JustinW, on 28 December 2011 - 07:05 PM, said:
Hello Phi, I was reading through here and wondered what policies affect other countries? And I'm willing to bet that it would either have to do with money or military. Both would have to be taken into great concideration as to our position of strength and stability.
And forgive me for asking this in two different threads. It was touched on in both. What is it about our constitution that needs to be updated? Or what goals need to be redirected? I keep hearing this but no one ever says why.
It may not be that we need changes to our Constitution. As I said before, we may just need to redefine our goals with regards to what's already in the Constitution.
I'm not really all that qualified to talk about military matters. Personally, I think there is a huge conflict of interest in the way we acquire our weapons, but I also acknowledge that there is still a need to defend ourselves. I think the military is used to further the interests of certain business sectors, and I disagree with that use vehemently. I think if you remove the conflicts of interest, you might find that conflicts as a whole will decrease as well.
Money, though, that's a different matter. The US economy is so huge that it can't help but affect the rest of the world.
Foreign aid, as an example, affects other countries tax rates and how they perceive us. While we currently give aid in order to help economies avoid needless poverty, much of our aid only affects a relatively small number of people in these countries, and does very little to reform policies that perpetuate the destitution.
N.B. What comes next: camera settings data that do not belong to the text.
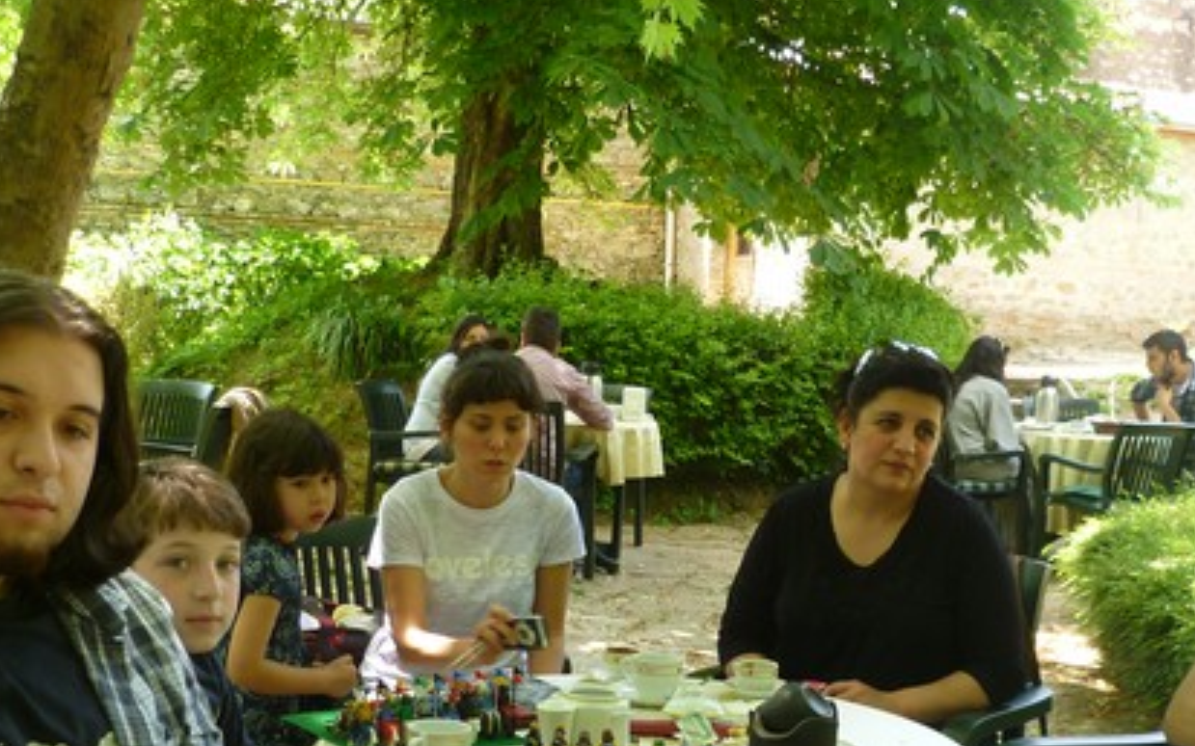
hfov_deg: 43.5
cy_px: 509
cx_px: 625
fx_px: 1498
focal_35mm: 46
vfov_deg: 27.8
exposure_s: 1/50
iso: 80
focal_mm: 5
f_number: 2.8
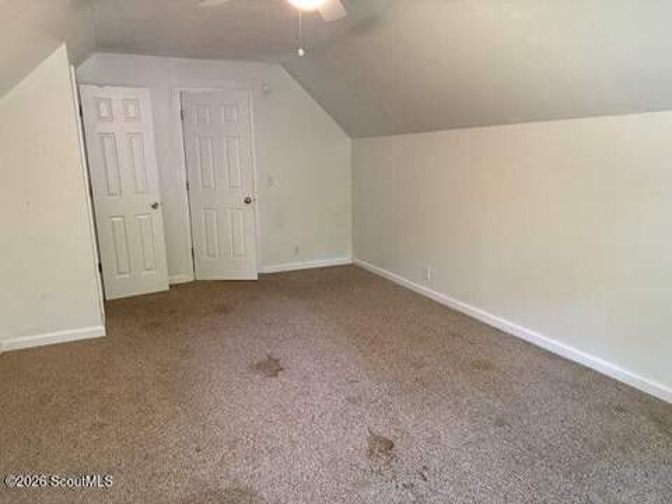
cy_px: 252
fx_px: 466
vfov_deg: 56.8
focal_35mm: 24
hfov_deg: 71.6
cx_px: 336
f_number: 1.78
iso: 400
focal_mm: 6.76
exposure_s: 1/60
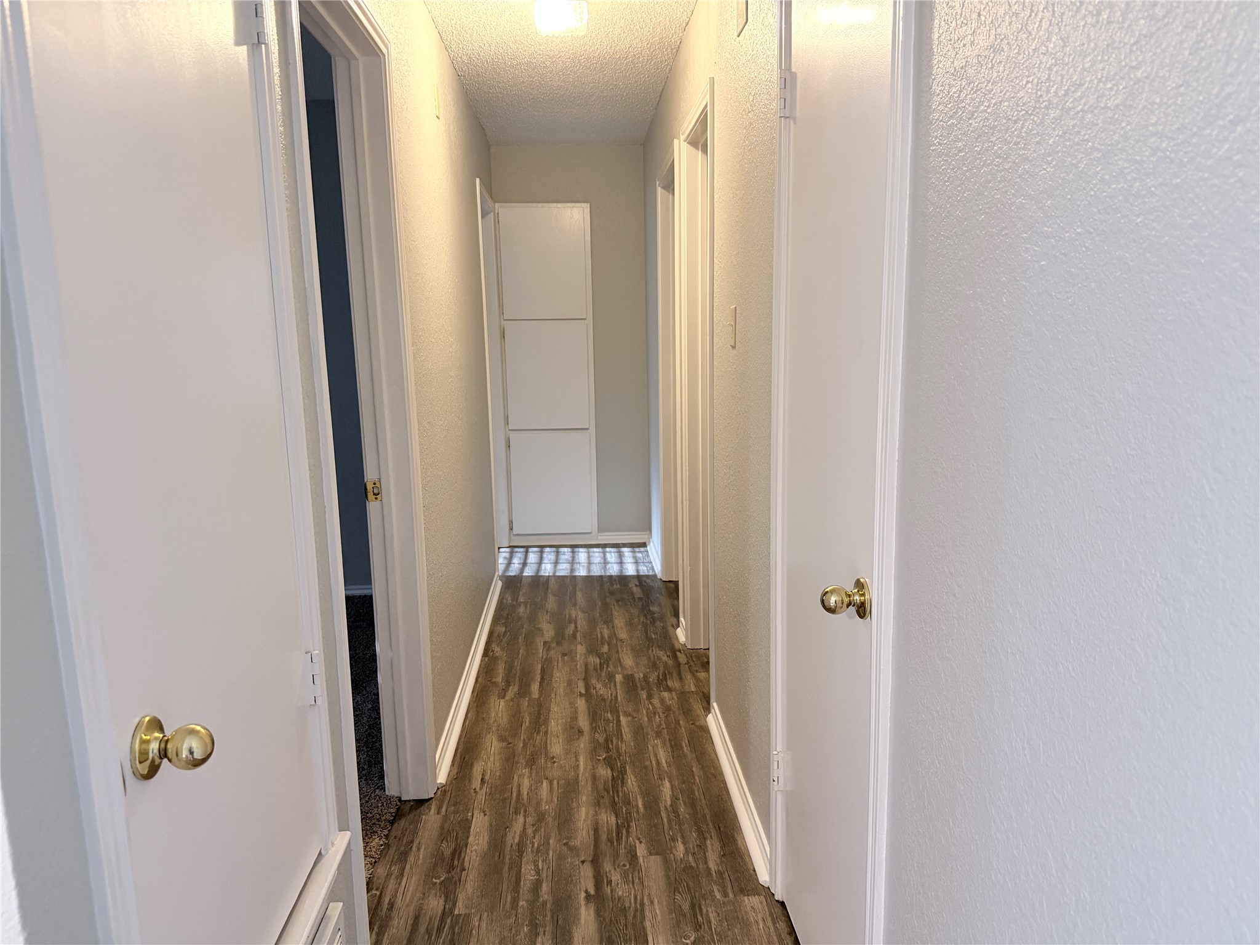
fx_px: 874
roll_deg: +1.5
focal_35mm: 24
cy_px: 472
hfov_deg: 71.6
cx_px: 630
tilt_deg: -10.0
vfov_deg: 56.8
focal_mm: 6.76
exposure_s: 1/60
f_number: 1.78
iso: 400
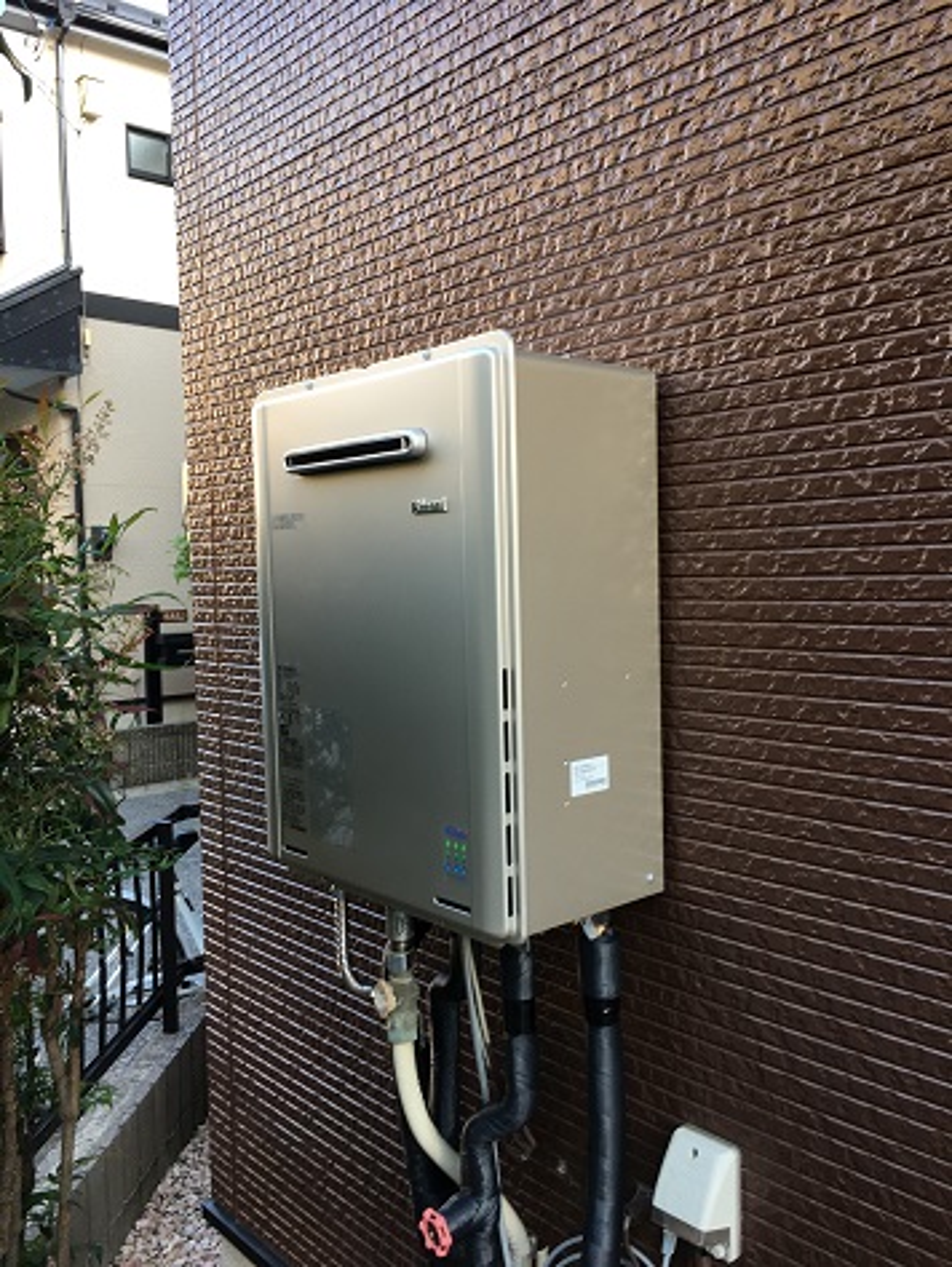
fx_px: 1062
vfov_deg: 61.6
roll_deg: +0.8
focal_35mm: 29
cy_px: 634
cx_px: 476
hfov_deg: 48.3
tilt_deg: -3.4
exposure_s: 1/60
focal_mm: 4.15
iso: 32
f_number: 2.2
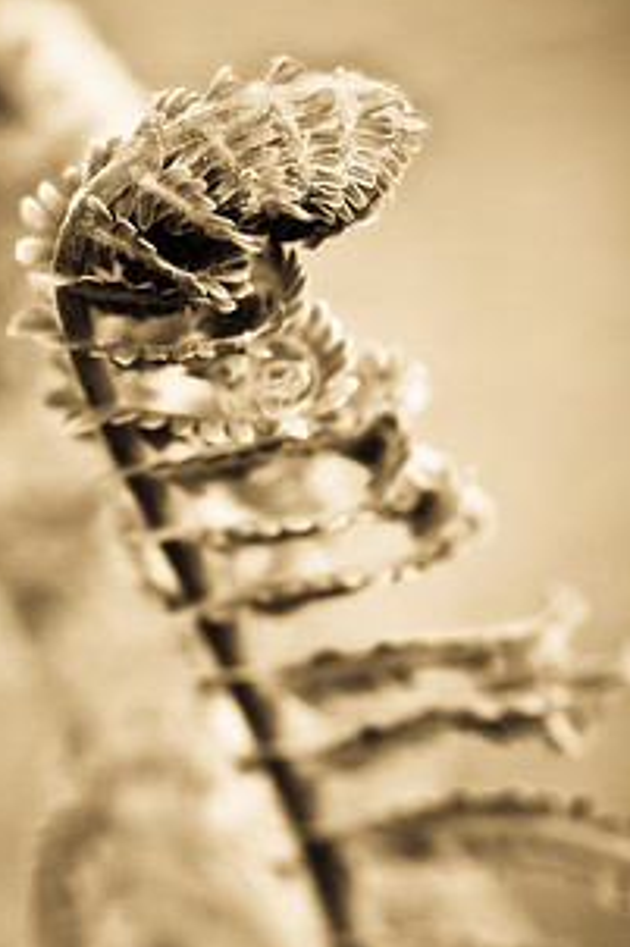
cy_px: 514
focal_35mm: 235
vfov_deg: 8.8
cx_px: 251
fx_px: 6169
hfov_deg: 5.8
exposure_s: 1/90
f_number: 5.6
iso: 200
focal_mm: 105
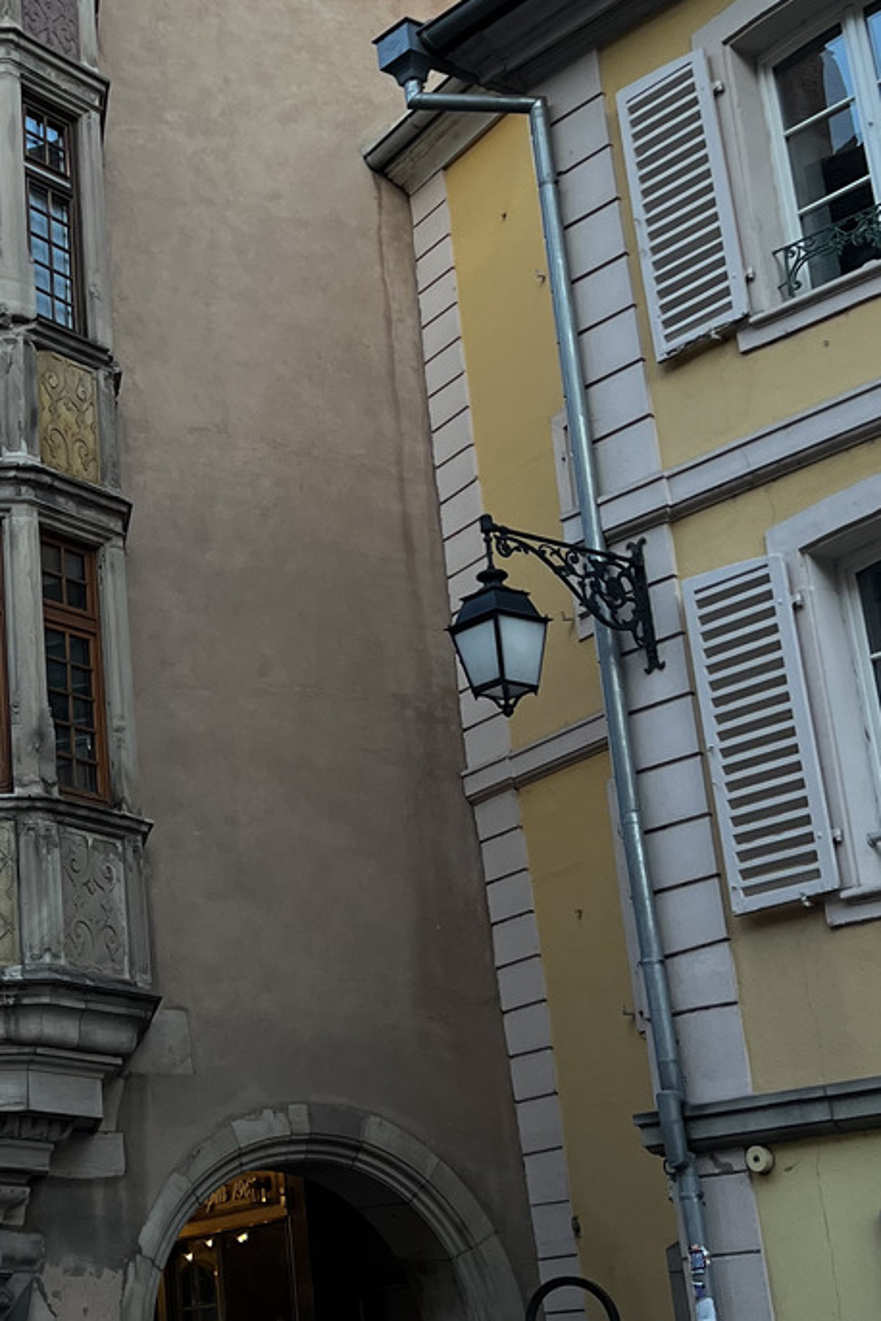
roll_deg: +2.7
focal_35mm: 63
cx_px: -15
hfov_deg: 20.8
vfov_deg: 31.8
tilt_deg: +20.8
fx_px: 2312
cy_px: 531
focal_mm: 5.7
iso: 80
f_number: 1.5
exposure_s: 1/100
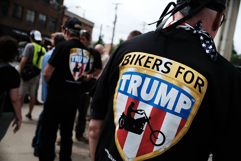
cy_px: 80
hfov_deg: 54.4
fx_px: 234
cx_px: 120
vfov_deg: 37.9
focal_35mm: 35
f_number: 4
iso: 200
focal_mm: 23
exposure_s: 1/750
Since the US started growing sugar after the Louisiana Purchase, we have imposed tariffs on foreign sugar and subsidized our own growers with a bizarre and labyrinthine program that is supposed to protect us from the volatility of the world's sugar markets. They have done so by keeping US sugar prices at the very top, higher than any other country (so we avoid the ups and downs by remaining constantly UP). A
Department of Commerce study shows that a 1-cent increase in US sugar prices adds between $250-300M to consumer food bills. The program itself, regardless of price hikes, costs the taxpayers more than $3B each year in handouts to growers who are already making 2-3 times world average for sugar production. Foreign quotas are set at the whim of those who control the programs, and we often put foreign growers out of business, then flood their markets with free food (with policies like Reagan's Quota Offset Program), which makes it almost impossible for the former foreign sugar growers to switch to other crops to eke out a living.
In other words, our policies are supposed to promote free enterprise and abolish poverty, yet they only promote our own businesses, impoverish foreign economies and only alleviate hunger for short amounts of time while forcing local foreign food growers out of business. We look like huge hypocrites to a good portion of the world, especially when our military gets involved in helping "the spread of democracy".